14 The injuries received by the deceased are consistent with having been caused in a fall from a vehicle moving at a speed significantly lower than 100km per hour.
15 Accordingly, it is agreed that the Court ought to sentence the offender on the following bases -
1. The Offender and Deceased were together in the vehicle which was stationary at the side of the road. The Deceased was in a distraught state.
2. In circumstances strikingly similar to her behaviour in Corrimal and Burelli Streets (as observed by Mrs Beth Donovan), the Deceased threw open the passenger's side door and attempted to leave the vehicle.

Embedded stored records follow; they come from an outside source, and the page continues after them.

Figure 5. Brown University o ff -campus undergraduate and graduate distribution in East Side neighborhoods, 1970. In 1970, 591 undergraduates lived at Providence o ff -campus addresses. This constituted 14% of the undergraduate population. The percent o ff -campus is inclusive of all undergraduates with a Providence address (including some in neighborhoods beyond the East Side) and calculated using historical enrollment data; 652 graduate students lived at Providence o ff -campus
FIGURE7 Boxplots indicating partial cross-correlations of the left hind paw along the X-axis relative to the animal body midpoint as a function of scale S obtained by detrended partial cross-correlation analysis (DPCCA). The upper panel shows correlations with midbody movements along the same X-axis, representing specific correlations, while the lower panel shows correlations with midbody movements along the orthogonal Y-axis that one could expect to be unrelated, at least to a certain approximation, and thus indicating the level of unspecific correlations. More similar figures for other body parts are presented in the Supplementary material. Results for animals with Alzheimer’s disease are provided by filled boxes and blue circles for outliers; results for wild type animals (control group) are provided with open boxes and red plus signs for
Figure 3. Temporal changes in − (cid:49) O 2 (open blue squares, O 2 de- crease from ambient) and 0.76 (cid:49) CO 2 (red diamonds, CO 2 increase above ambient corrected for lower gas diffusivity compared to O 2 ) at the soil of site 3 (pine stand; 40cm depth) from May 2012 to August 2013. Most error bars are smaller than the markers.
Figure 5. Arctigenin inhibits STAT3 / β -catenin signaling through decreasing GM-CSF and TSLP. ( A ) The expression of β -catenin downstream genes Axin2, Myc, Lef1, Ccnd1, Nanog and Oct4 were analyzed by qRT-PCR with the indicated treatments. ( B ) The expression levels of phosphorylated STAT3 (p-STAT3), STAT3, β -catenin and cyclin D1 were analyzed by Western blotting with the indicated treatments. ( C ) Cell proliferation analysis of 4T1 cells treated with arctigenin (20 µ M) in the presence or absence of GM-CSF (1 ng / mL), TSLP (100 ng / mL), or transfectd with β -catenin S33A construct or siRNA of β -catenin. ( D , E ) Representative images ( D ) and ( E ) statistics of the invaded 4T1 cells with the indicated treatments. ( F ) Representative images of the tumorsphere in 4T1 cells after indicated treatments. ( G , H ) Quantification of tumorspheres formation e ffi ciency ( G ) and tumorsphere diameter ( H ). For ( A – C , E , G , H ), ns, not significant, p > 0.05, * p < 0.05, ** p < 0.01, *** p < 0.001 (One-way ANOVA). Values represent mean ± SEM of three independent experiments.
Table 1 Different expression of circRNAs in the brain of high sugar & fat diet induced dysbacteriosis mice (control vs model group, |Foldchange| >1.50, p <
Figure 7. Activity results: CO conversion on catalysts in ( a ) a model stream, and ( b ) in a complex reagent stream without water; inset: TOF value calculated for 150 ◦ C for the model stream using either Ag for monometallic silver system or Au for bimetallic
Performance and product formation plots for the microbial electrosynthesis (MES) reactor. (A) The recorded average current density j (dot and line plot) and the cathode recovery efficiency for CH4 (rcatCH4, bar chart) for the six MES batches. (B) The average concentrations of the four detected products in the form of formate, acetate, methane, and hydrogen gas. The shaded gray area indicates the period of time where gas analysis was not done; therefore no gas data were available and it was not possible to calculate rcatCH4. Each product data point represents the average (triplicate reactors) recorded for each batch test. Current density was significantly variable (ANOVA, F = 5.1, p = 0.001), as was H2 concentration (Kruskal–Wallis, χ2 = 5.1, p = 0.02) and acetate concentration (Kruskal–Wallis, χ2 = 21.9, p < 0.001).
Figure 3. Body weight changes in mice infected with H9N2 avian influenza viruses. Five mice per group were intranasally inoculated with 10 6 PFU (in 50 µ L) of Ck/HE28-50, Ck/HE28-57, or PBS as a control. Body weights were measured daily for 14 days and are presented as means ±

3. The Offender was on notice as to the possibility of her behaving in this manner in light of her earlier conduct. Instead of immediately attempting to stop the vehicle and properly taking hold of her to stop her leaving, he decided to take off at some speed in the hope that this sudden forward motion would cause the door to shut (as it did before).
4. At the very same time as he began to accelerate away, the Deceased was in such a position in the vehicle that this sudden forward motion caused her to fall onto the roadway causing the injury resulting in her death.
5. At the time the Deceased fell from the vehicle it was not moving at any great speed but was in the process of accelerating.
6. The Offender did not act with the intention to kill, or cause grievous bodily harm, or with reckless indifference to human life.
7. The Offender acknowledges that his deliberate act in commencing to accelerate the vehicle was conduct carrying with it an appreciable risk of serious injury.
8. The plea to Manslaughter is an acknowledgment that the death of the Deceased did not result from an accident, and that the act causing death was deliberate in the relevant legal sense and that it constituted an unlawful and dangerous act. See Meissner (1995) 184 CLR 132 at 141.
16 The offender was born on 30 December 1956. In 1975 he committed some traffic offences, including fraudulently using a licence. In 1978 he was convicted of two counts of breaking, entering and stealing and was put on a two-year bond. Otherwise he has not offended except in the course of his uneasy relationship with the deceased. He has been in custody for this offence since his arrest on 19 September 2002.
17 Mr Dalton, for the offender, drew the attention of the Court to a number of sentences imposed in this Court for manslaughter. However, such is the breadth of criminality in manslaughter cases that they do not point to any particular sentence as appropriate on the facts of this unusual case. I regard the criminality of the offender as very low.
18 The offender's early plea of guilty entitles him to a substantial discount for saving the State the time and effort of trying him. It is also evidence of his remorse. I accept, as he said in his statement on 19 August 2004, tendered on sentence, that he is sorry that he told the untruthful story to the police. I accept that his intention was not to hurt the deceased but to get her treatment if he could. I accept that even though their relationship was not an easy one, it was one that he valued and that he is suffering from the consequences of his actions.
19 The offender has done remarkably well since he was taken into custody. He is highly regarded by those who have the oversight of him and has been given special responsibilities on account of that.
20 Because this is the offender's first significant sentence of imprisonment and because he is suffering from the loss of the deceased in such tragic circumstances, I think that he will need an extended period of assistance on parole to help him adjust to life in the community.
21 Phillip Raymond Hogan you are sentenced to imprisonment for four years. Your sentence will be taken to have commenced on 19 September 2002 and will end on 18 September 2006. I fix a non-parole period of two years and three months which will expire on 18 December 2004. You will become eligible for release on parole on that day.